June 12, 2017 weblog
Project Wing sets gaze on managing traffic in the skies
Project Wing, under Google parent Alphabet, has passed a crucial multi-drone test, crucial because with drones in the skies one needs to track and manage a wide range of drones simultaneously.
TechRadar reported that "Project Wing staff announced they've completed a major test organized with the help of the Federal Aviation Administration (FAA) and NASA."
That almost goes without saying is the goal of managing drones: How to keep drones in the sky using a sound air traffic control system. Jamie Condliffe in MIT Technology Review said, "a lack of drone traffic control is often cited as one of the biggest barriers facing the adoption of aerial delivery."

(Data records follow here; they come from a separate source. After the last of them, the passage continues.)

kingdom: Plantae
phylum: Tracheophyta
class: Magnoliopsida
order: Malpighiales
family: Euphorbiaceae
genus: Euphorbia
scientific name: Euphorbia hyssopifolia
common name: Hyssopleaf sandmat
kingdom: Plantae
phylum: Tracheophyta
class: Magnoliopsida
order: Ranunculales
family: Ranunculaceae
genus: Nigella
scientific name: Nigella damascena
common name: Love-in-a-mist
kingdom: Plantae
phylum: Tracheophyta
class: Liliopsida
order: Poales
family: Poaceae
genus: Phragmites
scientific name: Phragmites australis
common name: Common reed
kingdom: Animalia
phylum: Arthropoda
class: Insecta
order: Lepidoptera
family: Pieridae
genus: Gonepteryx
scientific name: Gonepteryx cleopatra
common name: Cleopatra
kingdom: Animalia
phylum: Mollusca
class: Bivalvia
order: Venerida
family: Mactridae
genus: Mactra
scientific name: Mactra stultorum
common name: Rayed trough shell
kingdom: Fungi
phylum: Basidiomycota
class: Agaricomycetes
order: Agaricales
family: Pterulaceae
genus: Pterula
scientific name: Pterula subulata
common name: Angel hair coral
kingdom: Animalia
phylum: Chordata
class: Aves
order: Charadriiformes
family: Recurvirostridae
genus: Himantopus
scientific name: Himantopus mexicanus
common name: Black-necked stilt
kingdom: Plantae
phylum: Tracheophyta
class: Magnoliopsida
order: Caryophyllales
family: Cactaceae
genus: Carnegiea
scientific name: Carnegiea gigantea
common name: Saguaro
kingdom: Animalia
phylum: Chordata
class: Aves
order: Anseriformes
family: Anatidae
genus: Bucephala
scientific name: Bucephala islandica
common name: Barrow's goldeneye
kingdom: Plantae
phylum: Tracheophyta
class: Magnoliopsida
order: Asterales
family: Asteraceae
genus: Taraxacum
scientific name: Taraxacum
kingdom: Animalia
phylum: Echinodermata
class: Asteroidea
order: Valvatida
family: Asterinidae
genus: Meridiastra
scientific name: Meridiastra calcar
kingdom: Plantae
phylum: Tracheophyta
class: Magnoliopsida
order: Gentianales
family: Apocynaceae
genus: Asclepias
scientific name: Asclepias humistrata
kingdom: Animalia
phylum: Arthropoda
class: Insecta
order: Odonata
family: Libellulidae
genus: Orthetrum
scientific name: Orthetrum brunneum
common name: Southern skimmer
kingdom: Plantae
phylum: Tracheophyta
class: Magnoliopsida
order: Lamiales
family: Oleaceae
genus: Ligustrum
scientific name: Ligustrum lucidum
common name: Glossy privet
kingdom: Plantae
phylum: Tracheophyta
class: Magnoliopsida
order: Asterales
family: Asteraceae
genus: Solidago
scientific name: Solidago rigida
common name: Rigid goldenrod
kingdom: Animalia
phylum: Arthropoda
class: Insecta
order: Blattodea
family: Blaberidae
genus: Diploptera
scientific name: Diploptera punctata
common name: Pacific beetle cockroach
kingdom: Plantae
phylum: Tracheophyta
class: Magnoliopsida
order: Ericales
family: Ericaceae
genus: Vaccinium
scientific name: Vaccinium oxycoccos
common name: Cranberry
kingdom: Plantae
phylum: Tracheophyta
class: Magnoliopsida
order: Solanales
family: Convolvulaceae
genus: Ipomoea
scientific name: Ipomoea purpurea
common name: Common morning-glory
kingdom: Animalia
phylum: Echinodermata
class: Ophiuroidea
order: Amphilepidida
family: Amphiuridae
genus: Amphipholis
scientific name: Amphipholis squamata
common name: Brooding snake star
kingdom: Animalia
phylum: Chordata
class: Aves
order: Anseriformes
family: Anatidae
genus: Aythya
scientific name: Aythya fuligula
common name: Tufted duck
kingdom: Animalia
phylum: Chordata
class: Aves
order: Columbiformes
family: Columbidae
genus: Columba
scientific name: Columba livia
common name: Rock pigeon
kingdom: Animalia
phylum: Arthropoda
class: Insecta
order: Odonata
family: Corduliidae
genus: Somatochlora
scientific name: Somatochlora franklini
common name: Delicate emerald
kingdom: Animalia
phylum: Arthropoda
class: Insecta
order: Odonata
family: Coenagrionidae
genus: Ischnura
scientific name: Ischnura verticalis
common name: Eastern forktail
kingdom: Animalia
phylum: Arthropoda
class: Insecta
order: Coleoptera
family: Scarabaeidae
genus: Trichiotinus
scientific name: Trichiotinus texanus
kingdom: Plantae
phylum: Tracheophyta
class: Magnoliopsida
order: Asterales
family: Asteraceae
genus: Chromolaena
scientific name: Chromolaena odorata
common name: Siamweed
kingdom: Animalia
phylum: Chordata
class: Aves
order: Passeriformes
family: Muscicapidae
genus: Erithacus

What is Project Wing? It's a project developing a delivery system that uses self-flying vehicles. Such a drone delivery environment could transform the transformation of goods in time.
Recode reported that testing took place at Virginia Tech, where the FAA has set up a test site for flying drones.
So what was involved in testing?
"Project Wing took part in a set of nationwide tests convened by NASA and the FAA to explore how to manage the growing number of unmanned aircraft systems (UAS) in the sky," said James Ryan Burgess, co-lead of Project Wing, in the Team at X blog.
Three of the drones were Project Wing's own aircraft, said Recode.
Jamie Condliffe in MIT Technology Review said that "The experiment used six drones in total. Three belonged to Project Wing, picking up and dropping off packages as though they were making real deliveries. Meanwhile two drones from Intel and a third from Virginia Tech carried out simulated search and rescue missions."
Recode said, "the drones automatically steered away from each other."
Condliffe: "Each aircraft was piloted by its respective owner, wirelessly sharing flight path information with Project Wing's "unmanned aircraft systems Air Traffic Management" software—UTM for short—as it went."
Burgess elaborated on Project Wing's UTM (UAS Air Traffic Management) platform. He listed these as the platform's core elements upon which the team is focusing their efforts: (1) Real-time route planning for UAS (unmanned aircraft systems) that are flying in the same area (2) Notifications to alert operators of unexpected changes in aircraft or route during flight (3) Airspace notifications that allow operators to avoid FAA no-fly zones and safety-sensitive areas. One example might be forest fires.
"Unmanned traffic management will be particularly critical for UAS operations in urban areas, where the airspace is expected to be more crowded," said an article in Virginia Tech News, and "developing procedures to conduct flights safely in those environments is one of the primary research areas at the Virginia Tech test site."
What's next? Burgess said the team intends to continue to refine the UTM [UAS Air Traffic Management] platform's ability to support more simultaneous flights and navigate environments of greater complexity. He also said they are building the platform to be interoperable with other UTM systems.
David Lumb commented in Engadget that "tests like these are promising displays for a future where we'll need a quick-thinking computer megabrain to track and automatically moderate a sky full of UAVs."
Condliffe said not to expect such systems to immediately usher in widespread delivery drones. "The FAA doesn't expect to finalize its collision-avoidance standards until at least 2019."
Burgess stated in the blog, "Within a few years, Wing and other companies are likely to have fleets with thousands of UAS in the air at any one time, so we'll need systems that can dynamically route UAS not only around each other, but around manned aircraft, buildings, terrain, weather patterns and special events."